◆ ASSIGNED TASK ◆
Read through the material below and copy each line in which the word "discapacidad" occurs.

◆ MATERIAL TO PROCESS ◆
^^^^
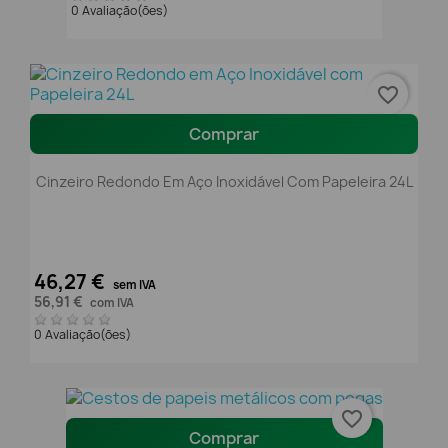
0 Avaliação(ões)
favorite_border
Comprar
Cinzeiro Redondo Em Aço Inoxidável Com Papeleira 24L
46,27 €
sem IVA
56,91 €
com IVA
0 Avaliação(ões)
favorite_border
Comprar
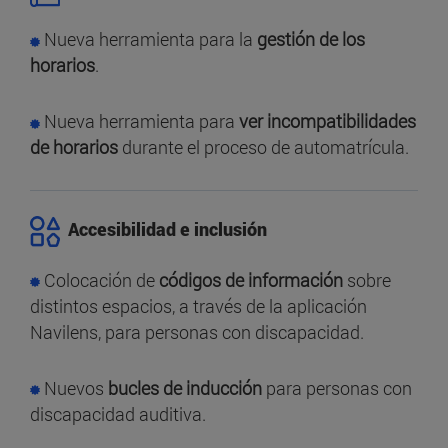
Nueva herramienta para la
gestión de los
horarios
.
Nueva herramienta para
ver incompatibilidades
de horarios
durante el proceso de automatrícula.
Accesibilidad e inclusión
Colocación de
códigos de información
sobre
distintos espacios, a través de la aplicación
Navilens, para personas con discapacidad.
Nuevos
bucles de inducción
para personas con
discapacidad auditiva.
^^^^
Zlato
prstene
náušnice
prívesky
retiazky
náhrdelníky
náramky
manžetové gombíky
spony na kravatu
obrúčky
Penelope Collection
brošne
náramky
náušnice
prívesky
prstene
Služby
^^^^
◆ EXPECTED OUTPUT ◆
Navilens, para personas con discapacidad.
discapacidad auditiva.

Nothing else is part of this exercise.